Discurso de ódio e redes sociais caminham lado a lado, e isso não é novidade para ninguém. Mas no X (o antigo Twitter) parece que o terreno está mais fértil do que nunca pra esse tipo de conteúdo.
De acordo com um estudo produzido por 4 universidades: UCLA, USC, UC Merced e Universidade do Oregon, todas nos Estados Unidos, desde que Elon Musk comprou a gigante do Vale do Silício o número de postagens com discurso de ódio duplicou.
Um outro levantamento, feito em dezembro do ano passado pelo ADL, mostrou que o número de postagens racistas saltou de 1.282 por dia para 3.876. Postagens homofóbicas foram de 2.506 diárias para 3.964.
Esses números, porém, começaram a prejudicar a própria empresa. O motivo é simples: anunciantes não querem vincular produtos às postagens ofensivas que circulam livremente pela plataforma.
Ação e reação
Mais recentemente, 3 grandes empresas, Apple, Disney e Coca-Cola, anunciaram que tirariam verba de publicidade da rede social de Elon Musk. A decisão representa um rombo de US$ 75 milhões (cerca de R$ 370 milhões) ao ano para o X.
Como resposta, o bilionário dono da Tesla abriu um processo contra a Media Matters, uma ONG que vem divulgando a veiculação de propagandas de grandes marcas ao lado de posts neo-nazistas, supremacistas brancos, de extrema direita ou de desinformação na plataforma.
“Um elemento central é a busca do lucro. Existem plataformas que são com fins lucrativos. Obviamente a forma de você tentar afetar o comportamento dessas plataformas é no chamado bottom line (o fim das contas, em tradução livre), como a gente diria em inglês”, explicou Filipe Campante, professor brasileiro da universidade Johns Hopkins, ao Brasil de Fato.
Em uma postagem no X, Elon Musk disse: “A Media Matter é malígna”.
O risco para as eleições de 2024 nos EUA
A menos de 10 meses da eleição presidencial de 2024, outro tema vem preocupando os especialistas: o aumento da desinformação no X.
Em julho, o ADL revelou que o número de postagens com teorias conspiratórias ligadas ao Q-Anon, grupo que estava na invasão do capitólio em janeiro de 2022, aumentaram 91%. O grupo acredita, dentre outras coisas, que democratas sugam sangue de crianças em bases subterrâneas para produzir uma espécie de elixir da juventude.

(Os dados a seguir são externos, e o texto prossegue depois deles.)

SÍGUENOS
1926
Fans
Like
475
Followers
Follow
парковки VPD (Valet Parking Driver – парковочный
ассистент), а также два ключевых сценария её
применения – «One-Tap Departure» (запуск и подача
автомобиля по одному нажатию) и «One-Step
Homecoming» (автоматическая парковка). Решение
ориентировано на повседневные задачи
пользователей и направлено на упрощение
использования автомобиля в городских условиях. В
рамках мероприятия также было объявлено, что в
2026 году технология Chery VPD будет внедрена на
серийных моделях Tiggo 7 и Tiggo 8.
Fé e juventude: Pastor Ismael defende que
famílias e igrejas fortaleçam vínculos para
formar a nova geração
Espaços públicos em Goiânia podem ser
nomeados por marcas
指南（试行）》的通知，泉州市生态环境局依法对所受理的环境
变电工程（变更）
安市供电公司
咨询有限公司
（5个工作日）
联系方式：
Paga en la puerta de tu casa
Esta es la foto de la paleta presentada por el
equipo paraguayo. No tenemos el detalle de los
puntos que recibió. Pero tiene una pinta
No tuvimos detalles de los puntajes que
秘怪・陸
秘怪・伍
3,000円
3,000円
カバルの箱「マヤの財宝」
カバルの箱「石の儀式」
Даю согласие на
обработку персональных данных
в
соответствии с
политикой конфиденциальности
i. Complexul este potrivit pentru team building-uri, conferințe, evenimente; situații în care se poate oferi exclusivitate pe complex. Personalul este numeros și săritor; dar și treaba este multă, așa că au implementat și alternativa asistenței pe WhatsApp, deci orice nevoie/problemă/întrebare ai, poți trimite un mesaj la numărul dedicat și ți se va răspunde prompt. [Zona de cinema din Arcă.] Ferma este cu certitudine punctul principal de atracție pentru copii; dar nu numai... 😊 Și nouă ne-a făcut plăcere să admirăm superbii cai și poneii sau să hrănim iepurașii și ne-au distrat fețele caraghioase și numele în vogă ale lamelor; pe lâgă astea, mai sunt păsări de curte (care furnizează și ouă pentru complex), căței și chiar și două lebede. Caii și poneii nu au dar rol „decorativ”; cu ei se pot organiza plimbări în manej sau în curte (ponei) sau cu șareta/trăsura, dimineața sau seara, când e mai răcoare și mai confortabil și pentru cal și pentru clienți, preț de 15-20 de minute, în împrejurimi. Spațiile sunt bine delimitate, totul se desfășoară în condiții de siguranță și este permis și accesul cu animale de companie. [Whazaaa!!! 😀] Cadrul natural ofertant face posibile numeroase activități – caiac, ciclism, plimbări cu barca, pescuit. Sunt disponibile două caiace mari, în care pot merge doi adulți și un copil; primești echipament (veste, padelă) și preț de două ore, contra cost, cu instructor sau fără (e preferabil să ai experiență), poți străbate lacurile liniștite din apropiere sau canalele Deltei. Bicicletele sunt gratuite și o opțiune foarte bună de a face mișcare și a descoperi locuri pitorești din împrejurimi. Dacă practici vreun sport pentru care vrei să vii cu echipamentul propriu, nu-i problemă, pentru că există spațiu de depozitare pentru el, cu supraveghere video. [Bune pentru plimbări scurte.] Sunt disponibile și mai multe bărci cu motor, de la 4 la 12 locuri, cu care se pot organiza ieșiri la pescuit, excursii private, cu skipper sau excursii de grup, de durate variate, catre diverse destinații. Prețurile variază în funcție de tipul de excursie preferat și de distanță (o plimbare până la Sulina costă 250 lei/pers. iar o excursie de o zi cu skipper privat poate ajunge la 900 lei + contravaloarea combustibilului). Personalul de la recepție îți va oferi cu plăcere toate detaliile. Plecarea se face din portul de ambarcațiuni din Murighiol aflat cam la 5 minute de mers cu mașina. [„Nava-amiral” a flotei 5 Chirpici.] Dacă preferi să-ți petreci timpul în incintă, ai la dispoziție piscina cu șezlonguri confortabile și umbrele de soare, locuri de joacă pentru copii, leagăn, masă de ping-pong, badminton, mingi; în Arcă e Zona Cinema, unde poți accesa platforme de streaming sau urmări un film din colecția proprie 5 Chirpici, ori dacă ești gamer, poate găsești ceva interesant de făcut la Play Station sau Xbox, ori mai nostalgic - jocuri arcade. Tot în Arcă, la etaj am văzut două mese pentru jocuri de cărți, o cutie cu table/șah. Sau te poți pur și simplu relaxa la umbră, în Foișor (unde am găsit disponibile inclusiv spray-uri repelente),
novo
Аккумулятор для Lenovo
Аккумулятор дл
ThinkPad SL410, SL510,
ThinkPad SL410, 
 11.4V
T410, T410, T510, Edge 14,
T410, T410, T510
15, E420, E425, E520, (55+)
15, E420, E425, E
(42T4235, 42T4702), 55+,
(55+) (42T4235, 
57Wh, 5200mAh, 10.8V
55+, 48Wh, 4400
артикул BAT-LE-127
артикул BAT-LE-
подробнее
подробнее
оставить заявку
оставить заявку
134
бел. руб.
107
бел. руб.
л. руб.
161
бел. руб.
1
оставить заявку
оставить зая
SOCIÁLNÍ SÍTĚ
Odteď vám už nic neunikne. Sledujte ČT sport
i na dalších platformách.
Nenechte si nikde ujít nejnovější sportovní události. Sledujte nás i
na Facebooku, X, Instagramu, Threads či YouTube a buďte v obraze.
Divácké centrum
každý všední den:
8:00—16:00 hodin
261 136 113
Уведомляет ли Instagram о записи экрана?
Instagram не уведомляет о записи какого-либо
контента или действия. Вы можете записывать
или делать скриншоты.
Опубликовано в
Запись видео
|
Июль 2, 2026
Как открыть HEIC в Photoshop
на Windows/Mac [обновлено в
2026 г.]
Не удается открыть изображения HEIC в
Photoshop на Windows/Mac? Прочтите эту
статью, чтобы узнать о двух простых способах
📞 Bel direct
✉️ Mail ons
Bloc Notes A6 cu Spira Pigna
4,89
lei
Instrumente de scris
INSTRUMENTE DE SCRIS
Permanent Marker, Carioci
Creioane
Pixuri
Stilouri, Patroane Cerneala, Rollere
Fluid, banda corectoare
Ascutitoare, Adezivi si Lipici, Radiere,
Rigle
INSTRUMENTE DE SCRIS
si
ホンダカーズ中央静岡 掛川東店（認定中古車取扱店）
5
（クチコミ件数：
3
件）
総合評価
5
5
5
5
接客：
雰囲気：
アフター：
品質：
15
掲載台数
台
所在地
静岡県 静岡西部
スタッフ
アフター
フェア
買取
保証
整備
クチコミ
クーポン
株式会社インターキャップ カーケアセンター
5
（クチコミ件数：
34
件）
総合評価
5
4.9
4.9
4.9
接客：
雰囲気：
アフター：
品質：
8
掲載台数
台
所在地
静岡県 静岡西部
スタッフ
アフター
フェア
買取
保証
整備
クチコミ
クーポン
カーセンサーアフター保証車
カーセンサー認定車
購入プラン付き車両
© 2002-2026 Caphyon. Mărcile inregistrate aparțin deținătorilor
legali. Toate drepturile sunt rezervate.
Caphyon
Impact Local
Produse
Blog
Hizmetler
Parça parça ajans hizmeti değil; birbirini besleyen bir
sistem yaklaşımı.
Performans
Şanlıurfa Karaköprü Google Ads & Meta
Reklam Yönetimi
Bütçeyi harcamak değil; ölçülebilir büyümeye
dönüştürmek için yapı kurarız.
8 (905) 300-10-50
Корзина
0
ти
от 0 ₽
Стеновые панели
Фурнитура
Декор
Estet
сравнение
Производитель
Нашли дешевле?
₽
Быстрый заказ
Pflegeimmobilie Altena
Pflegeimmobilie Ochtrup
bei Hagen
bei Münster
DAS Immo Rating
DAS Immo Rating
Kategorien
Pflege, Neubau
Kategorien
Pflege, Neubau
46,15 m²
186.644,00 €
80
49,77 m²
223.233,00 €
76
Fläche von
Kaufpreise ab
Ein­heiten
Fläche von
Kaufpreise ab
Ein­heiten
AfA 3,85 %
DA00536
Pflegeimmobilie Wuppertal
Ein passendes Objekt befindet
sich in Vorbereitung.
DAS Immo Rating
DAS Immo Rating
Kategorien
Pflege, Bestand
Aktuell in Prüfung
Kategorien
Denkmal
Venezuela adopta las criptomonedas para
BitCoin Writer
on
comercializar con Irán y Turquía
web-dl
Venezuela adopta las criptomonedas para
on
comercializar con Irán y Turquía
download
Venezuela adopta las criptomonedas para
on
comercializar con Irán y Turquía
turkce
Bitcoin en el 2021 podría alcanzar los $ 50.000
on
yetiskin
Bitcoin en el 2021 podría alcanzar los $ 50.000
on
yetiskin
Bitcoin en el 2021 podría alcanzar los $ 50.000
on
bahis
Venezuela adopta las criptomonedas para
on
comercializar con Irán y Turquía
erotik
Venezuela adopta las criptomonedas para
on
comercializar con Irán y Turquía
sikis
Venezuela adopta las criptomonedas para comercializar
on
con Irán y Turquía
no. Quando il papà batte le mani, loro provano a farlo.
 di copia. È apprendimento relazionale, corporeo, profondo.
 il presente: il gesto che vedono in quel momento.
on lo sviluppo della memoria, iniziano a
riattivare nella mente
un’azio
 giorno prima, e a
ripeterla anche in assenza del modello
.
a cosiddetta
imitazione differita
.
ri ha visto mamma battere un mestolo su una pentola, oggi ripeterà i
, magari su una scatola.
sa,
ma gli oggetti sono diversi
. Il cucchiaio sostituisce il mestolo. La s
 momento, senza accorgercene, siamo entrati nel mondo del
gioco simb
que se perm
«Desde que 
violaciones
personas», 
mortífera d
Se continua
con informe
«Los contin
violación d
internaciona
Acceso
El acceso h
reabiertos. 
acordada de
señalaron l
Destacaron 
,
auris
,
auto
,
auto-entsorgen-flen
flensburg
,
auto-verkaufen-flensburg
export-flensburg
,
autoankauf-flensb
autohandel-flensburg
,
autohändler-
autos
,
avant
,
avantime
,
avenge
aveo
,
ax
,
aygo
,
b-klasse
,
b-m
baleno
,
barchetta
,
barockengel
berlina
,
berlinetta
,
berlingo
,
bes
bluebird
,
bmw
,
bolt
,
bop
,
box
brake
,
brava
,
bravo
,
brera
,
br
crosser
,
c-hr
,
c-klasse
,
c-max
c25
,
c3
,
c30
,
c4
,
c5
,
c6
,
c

Teorias como essa são absurdas, mas já provocaram consequências reais. Em dezembro de 2016, um homem da Carolina do Sul invadiu uma pizzaria de Washington armado para libertar crianças que ele acreditava estarem sendo escravizadas. O caso ficou conhecido como Pizza Gate.
O efeito dessa maior desinformação, porém, pode ser ainda mais grave e generalizado. A questão não é apenas o que as pessoas acreditam, mas também todo o resto que deixam de acreditar.
“Com essa quantidade enorme de conteúdo, é muito difícil filtrar o que é confiável, o que não é, o que você deve acreditar ou não… E nessa situação, muitas vezes, o conteúdo ruim acaba expulsando o conteúdo bom”, explica Campante.
O professor brasileiro continua: “sem saber o que é bom ou não, você meio que assume que tudo é ruim. E aí se pensar que produzir um bom conteúdo é mais caro que produzir conteúdo ruim, você vai acabar priorizando o conteúdo bom”.
Retrocessos no combate à desinformação
Em 2020, o antigo Twitter criou um setor específico para lidar com desinformação durante a eleição. Nem mesmo Donald Trump escapou de ter postagens com tarja que alertava sobre a mentira contada. Já sob o comando de Elon Musk, a linha que separa a mentira da liberdade de expressão ficou menos nítida.
No Brasil, a questão está sendo abordada por um viés judicial, com contas sendo excluídas e difusores de fake news, banidos das redes. A mesma tática, porém, não funciona nos EUA.
No caso dos Estados Unidos a situação é mais complexa visto a leitura vigente da Primeira Emenda da constituição, que trata da liberdade de expressão. Em ambos os casos, o problema parece estar longe de ser solucionado.
“Você está enxugando gelo um pouco ali. Porque, assim, você está derrubando perfil ali, vai aparecer outro acolá. Que o problema é inerentemente complexo porque é uma questão tecnológica. Não é que nem você falar assim ‘oh, você tem a concessão de rádio e TV e você fala que se não fizer X, Y, Z, o regulador vai vir e vai fazer isso e aquilo’. Tecnologicamente é muito mais difícil de você controlar ou moderar o conteúdo, pro bem e pro mal”, conclui Campante.